20 In my opinion, the insured has demonstrably failed to identify properly the important new issue which it now seeks to rely on at the trial commencing next week.
21 In my view, it could not reasonably have been thought, having regard to the degree of contest evident between the parties, that the insurer would simply consent to the admission of Dr Hampshire's report, unheralded and unflagged as it was, even if the full version had been served on 24 December. In Aon Risk Services Australia Limited v The Australian National University (2009) 239 CLR 175 at 211 [92]-[93], Gummow, Hayne, Crennan, Kiefel and Bell JJ observed that the principles of case management are now an accepted aspect of the system of civil justice administer by courts in Australia. They said that it had been recognised some time ago by courts in this country and elsewhere in the common law world that a different approach was required to tackle the problems of delay and cost in the litigation process. They observed that the achievement of a just, but timely, and cost-effective resolution of dispute has an effect upon the court and upon other litigants.

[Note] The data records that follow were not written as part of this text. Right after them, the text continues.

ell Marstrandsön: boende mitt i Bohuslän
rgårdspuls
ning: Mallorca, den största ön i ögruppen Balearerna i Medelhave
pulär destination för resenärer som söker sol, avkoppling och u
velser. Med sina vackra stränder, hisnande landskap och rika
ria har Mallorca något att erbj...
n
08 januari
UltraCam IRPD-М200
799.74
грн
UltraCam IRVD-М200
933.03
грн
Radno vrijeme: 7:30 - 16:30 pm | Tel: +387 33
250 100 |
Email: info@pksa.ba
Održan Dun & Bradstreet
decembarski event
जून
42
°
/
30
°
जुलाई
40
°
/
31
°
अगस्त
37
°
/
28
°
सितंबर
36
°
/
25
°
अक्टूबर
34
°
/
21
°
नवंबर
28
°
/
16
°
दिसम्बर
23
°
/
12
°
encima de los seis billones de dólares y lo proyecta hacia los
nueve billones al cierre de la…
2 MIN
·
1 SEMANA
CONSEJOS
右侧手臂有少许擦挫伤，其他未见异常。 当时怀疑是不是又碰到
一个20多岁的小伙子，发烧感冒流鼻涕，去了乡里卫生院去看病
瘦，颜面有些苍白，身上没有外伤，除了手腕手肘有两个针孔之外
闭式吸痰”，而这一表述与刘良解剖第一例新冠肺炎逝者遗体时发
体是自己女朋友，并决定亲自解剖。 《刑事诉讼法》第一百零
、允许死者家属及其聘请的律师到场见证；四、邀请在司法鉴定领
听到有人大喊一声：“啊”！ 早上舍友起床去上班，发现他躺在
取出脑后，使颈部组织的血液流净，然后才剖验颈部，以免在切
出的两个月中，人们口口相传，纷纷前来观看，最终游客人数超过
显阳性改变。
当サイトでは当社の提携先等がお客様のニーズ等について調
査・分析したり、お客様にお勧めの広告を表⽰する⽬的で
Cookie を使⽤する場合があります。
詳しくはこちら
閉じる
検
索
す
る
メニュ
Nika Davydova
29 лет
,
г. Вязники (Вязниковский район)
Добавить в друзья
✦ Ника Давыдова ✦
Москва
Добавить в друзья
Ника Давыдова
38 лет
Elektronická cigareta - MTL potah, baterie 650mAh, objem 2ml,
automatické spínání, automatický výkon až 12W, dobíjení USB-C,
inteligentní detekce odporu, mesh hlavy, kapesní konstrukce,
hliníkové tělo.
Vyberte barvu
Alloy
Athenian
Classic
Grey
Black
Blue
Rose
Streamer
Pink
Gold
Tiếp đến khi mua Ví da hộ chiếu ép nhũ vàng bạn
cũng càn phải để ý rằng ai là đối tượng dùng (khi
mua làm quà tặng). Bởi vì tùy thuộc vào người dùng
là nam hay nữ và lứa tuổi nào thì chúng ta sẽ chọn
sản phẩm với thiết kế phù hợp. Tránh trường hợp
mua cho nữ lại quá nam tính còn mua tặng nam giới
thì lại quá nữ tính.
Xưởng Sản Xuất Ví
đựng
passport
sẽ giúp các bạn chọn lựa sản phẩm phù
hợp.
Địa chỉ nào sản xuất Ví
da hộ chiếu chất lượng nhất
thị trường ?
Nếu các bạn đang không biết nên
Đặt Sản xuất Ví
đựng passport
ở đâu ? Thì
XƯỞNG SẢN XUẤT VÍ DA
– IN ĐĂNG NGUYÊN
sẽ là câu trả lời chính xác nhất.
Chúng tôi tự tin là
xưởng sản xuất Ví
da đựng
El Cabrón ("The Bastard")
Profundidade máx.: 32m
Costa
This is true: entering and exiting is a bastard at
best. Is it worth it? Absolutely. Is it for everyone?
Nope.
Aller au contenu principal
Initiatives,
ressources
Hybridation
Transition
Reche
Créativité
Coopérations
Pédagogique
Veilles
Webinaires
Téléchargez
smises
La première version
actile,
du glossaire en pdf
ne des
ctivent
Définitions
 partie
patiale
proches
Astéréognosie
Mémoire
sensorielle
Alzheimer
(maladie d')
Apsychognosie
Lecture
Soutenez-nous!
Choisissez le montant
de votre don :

22 The explanation that there was a psychiatric reason why Mrs O'Shannassy behaved in the way she did that could be possibly inconsistent with the inference which I apprehend the insurer will seek to have drawn, that she was manifesting evidence of intoxication, was clearly a part of the insured's case since, at least, by the time of the directions hearing on 23 October 2009. Because the insured intended to rely on that report then, it should have been made clear that was to happen and proper directions should have been prepared to enable the insurer to have had the opportunity to obtain its own medical evidence to deal with that issue. It is a matter of considerable concern that the Court was not properly informed of this issue being on the table. In my opinion, this was an inappropriate departure from the principles that apply to proper case management and should never have happened. It is a matter that should not be repeated.
23 In the light of what the insurer has put as its preferred course of action, it seems to me that I should make an order in relation to the production of the medical records that it seeks and refuse the adjournment application, leaving it to the trial to determine whether, and to what extent, any evidence of the kind raised by Dr Hampshire's report may be deployed in evidence.
I certify that the preceding twenty-three (23) numbered paragraphs are a true copy of the Reasons for Judgment herein of the Honourable Justice Rares.